As the spring weather slowly comes to Michigan, Enbridge resumes its clean up of the Kalamazoo River from the July oil spill, but media attention has been constant throughout the winter.
In news stories released nearly every day throughout February, the Canadian company has faced criticism and questions regarding its safety record, the Kalamazoo River clean up practices and concerns for future problems in pipelines through many wilderness areas in the US and Canada.
In March, a group called PERM (People Enbridge Ruined in Michigan) created a hoax video in which Enbridge advertises its attempt to collect human hair from salons as a way to better clean up inevitable future oil spills.

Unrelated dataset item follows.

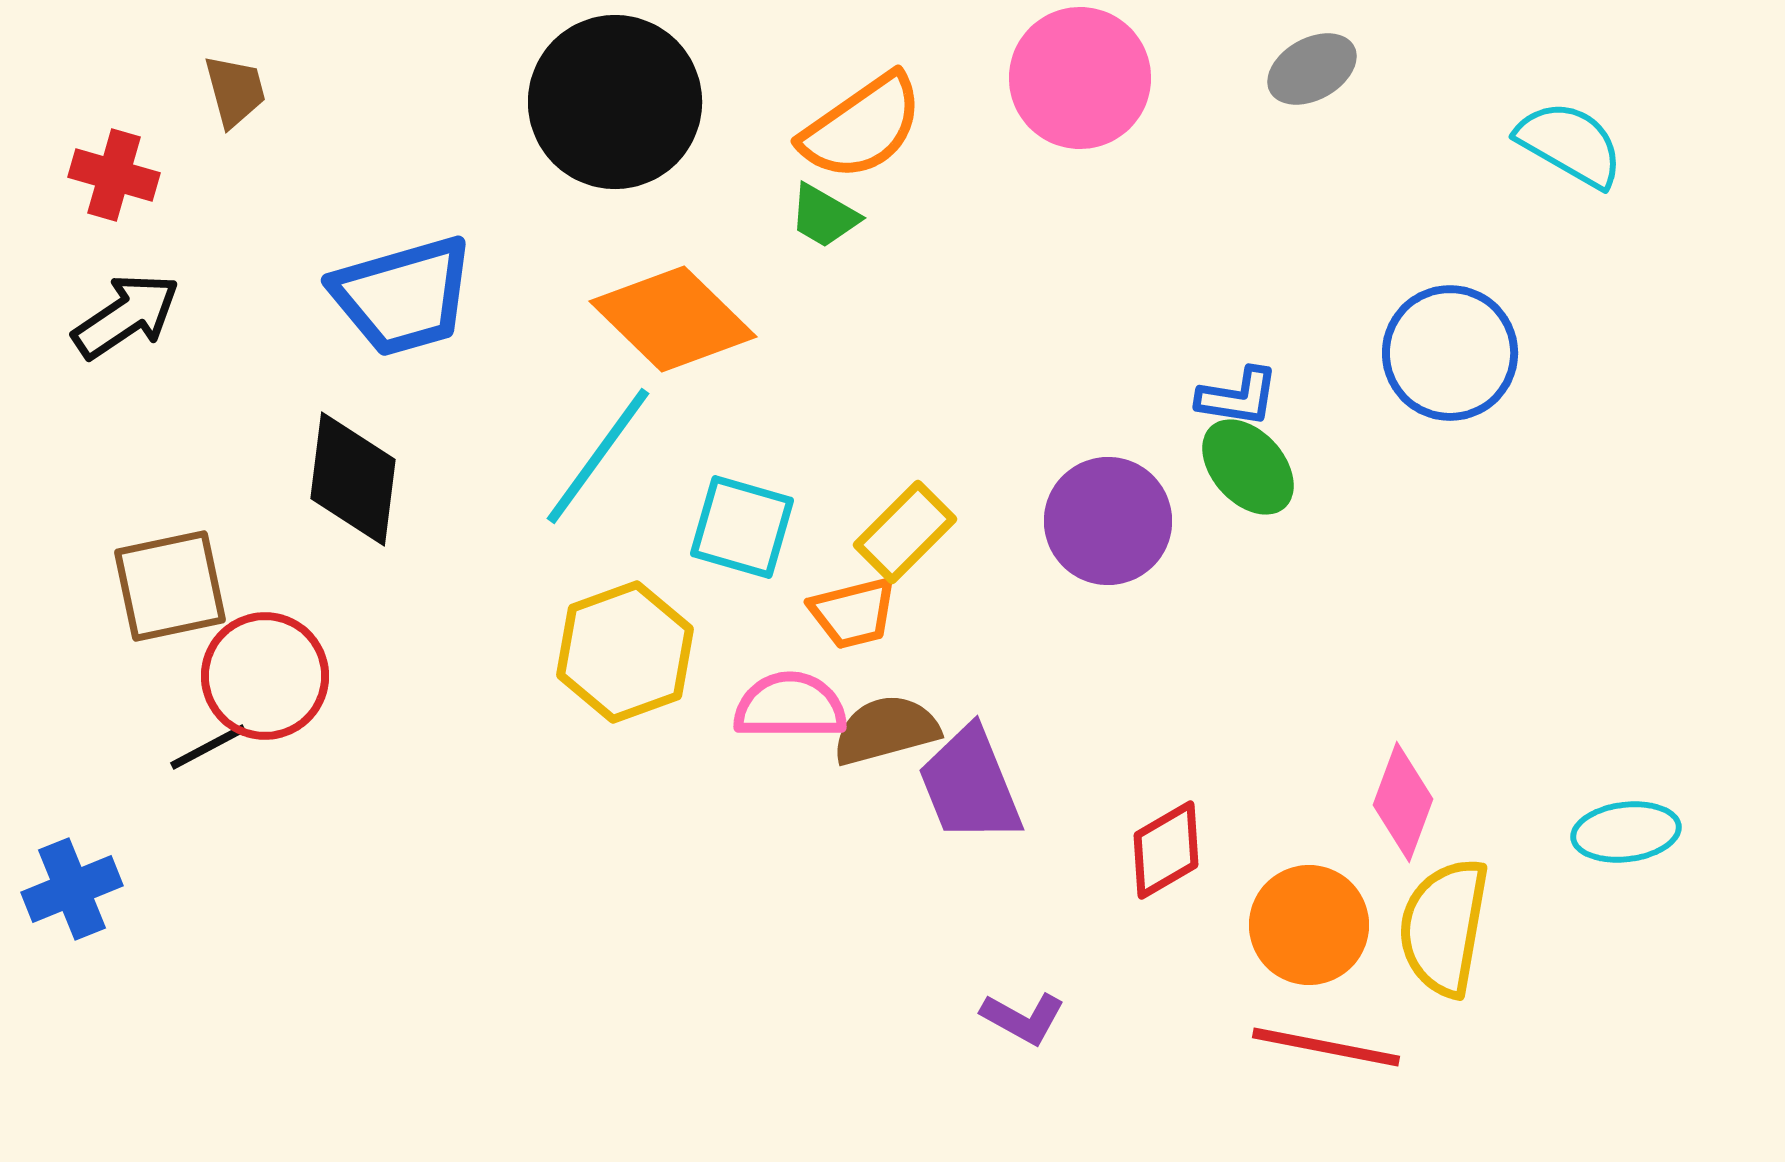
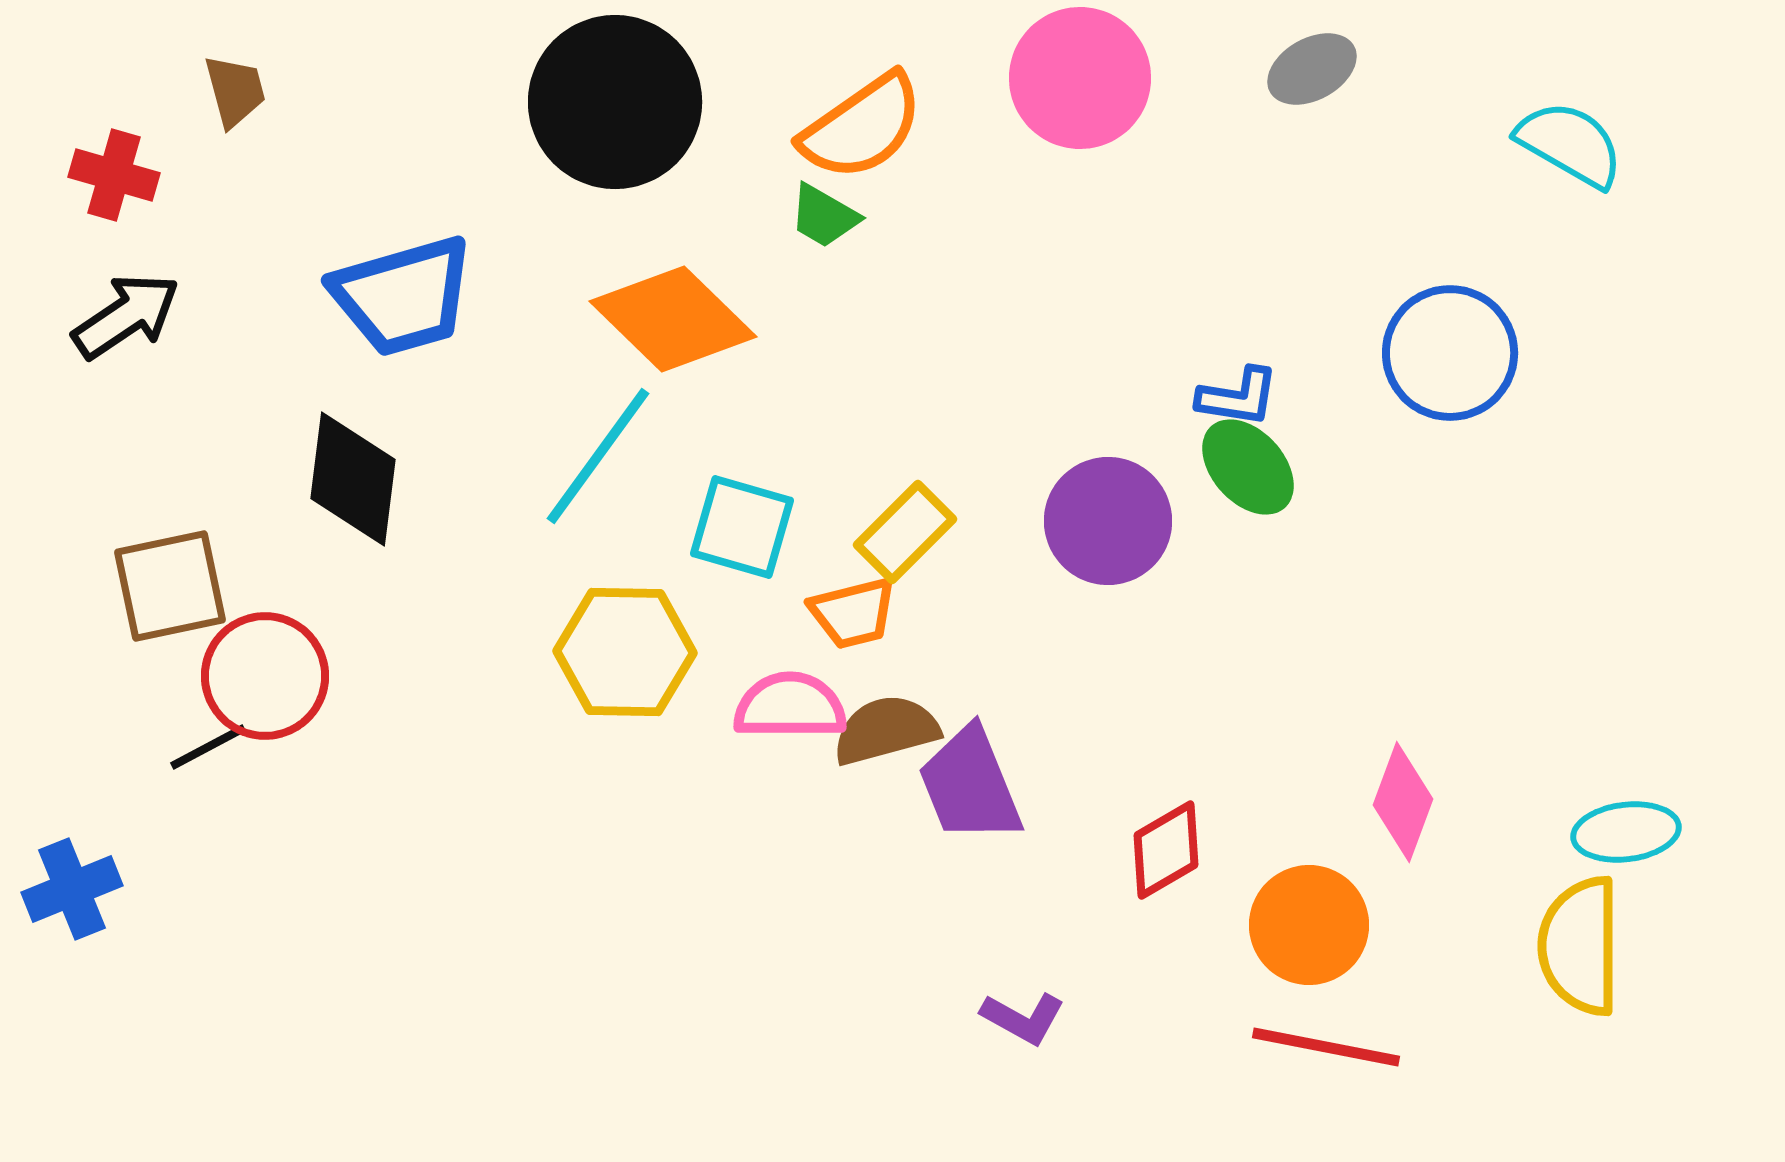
yellow hexagon: rotated 21 degrees clockwise
yellow semicircle: moved 136 px right, 19 px down; rotated 10 degrees counterclockwise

Enbridge, in a denial of the video, criticized the group as “making light of a serious issue,” and reiterated its focus on safety and social responsibility.
The MyHairCares group issued a statement in regards to the satirical nature of the video and its message.

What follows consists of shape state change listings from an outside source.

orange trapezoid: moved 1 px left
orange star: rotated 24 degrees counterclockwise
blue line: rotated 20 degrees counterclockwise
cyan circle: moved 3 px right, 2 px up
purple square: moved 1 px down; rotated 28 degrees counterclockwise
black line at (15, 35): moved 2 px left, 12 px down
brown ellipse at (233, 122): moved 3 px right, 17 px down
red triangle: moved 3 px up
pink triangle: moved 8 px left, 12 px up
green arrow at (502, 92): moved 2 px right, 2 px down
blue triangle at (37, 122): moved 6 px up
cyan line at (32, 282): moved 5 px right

“This was a funny way to dramatize the fact that neither Enbridge nor any other oil company can prevent spills, and that they basically have no cleanup plan. What’s happening in Michigan proves that.”
Meanwhile, the ban on all contact with the Kalamazoo River will remain in place.
The next step in the spring process will be a survey of the spill area to determine how oil has settled over the winter, focused especially on places where submerged oil may have deposited in the riverbed.
Residents are now dealing with the spill aftermath. Living within the cleanup zone means constantly dealing with noisy machinery and worrying about water safety. Others are dealing with the loss of business that comes along with the ban on river contact, such as those involved in fishing, camping and boating recreation on the river.